**TASK**
The answer must be the full listing, reproduced without any change.

**TASK INPUT**
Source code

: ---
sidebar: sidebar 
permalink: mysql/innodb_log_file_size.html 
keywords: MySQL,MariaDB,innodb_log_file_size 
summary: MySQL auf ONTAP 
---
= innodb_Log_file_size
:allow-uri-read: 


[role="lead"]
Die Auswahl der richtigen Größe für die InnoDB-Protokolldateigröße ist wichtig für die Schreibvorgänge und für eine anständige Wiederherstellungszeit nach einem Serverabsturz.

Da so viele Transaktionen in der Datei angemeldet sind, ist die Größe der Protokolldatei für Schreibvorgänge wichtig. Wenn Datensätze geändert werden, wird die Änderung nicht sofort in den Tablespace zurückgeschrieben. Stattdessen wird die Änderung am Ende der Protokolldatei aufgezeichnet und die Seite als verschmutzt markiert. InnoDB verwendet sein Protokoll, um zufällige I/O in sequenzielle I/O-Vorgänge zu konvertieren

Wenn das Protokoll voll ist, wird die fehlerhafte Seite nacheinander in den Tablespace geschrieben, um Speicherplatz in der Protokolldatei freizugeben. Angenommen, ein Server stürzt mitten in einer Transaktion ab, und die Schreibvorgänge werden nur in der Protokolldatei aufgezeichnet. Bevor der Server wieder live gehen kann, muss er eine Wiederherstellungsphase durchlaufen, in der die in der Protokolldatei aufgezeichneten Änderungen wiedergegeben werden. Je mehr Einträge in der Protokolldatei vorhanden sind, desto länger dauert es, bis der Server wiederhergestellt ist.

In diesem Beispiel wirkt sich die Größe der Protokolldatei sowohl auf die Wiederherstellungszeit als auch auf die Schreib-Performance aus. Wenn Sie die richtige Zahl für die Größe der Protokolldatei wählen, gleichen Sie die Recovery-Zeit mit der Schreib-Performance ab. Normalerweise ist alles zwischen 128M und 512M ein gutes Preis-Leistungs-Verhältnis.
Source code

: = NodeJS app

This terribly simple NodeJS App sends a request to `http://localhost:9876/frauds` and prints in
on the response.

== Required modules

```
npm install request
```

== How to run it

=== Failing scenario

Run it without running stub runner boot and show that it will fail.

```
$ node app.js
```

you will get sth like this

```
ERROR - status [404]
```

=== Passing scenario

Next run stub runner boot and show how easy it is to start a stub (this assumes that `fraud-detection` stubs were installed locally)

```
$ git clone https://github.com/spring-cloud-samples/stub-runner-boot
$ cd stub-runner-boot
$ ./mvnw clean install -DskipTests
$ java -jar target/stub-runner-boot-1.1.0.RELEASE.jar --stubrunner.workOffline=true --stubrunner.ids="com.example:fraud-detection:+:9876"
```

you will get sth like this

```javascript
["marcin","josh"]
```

**TASK RESPONSE**
Source code

: ---
sidebar: sidebar 
permalink: mysql/innodb_log_file_size.html 
keywords: MySQL,MariaDB,innodb_log_file_size 
summary: MySQL auf ONTAP 
---
= innodb_Log_file_size
:allow-uri-read: 


[role="lead"]
Die Auswahl der richtigen Größe für die InnoDB-Protokolldateigröße ist wichtig für die Schreibvorgänge und für eine anständige Wiederherstellungszeit nach einem Serverabsturz.

Da so viele Transaktionen in der Datei angemeldet sind, ist die Größe der Protokolldatei für Schreibvorgänge wichtig. Wenn Datensätze geändert werden, wird die Änderung nicht sofort in den Tablespace zurückgeschrieben. Stattdessen wird die Änderung am Ende der Protokolldatei aufgezeichnet und die Seite als verschmutzt markiert. InnoDB verwendet sein Protokoll, um zufällige I/O in sequenzielle I/O-Vorgänge zu konvertieren

Wenn das Protokoll voll ist, wird die fehlerhafte Seite nacheinander in den Tablespace geschrieben, um Speicherplatz in der Protokolldatei freizugeben. Angenommen, ein Server stürzt mitten in einer Transaktion ab, und die Schreibvorgänge werden nur in der Protokolldatei aufgezeichnet. Bevor der Server wieder live gehen kann, muss er eine Wiederherstellungsphase durchlaufen, in der die in der Protokolldatei aufgezeichneten Änderungen wiedergegeben werden. Je mehr Einträge in der Protokolldatei vorhanden sind, desto länger dauert es, bis der Server wiederhergestellt ist.

In diesem Beispiel wirkt sich die Größe der Protokolldatei sowohl auf die Wiederherstellungszeit als auch auf die Schreib-Performance aus. Wenn Sie die richtige Zahl für die Größe der Protokolldatei wählen, gleichen Sie die Recovery-Zeit mit der Schreib-Performance ab. Normalerweise ist alles zwischen 128M und 512M ein gutes Preis-Leistungs-Verhältnis.
Source code

: = NodeJS app

This terribly simple NodeJS App sends a request to `http://localhost:9876/frauds` and prints in
on the response.

== Required modules

```
npm install request
```

== How to run it

=== Failing scenario

Run it without running stub runner boot and show that it will fail.

```
$ node app.js
```

you will get sth like this

```
ERROR - status [404]
```

=== Passing scenario

Next run stub runner boot and show how easy it is to start a stub (this assumes that `fraud-detection` stubs were installed locally)

```
$ git clone https://github.com/spring-cloud-samples/stub-runner-boot
$ cd stub-runner-boot
$ ./mvnw clean install -DskipTests
$ java -jar target/stub-runner-boot-1.1.0.RELEASE.jar --stubrunner.workOffline=true --stubrunner.ids="com.example:fraud-detection:+:9876"
```

you will get sth like this

```javascript
["marcin","josh"]
```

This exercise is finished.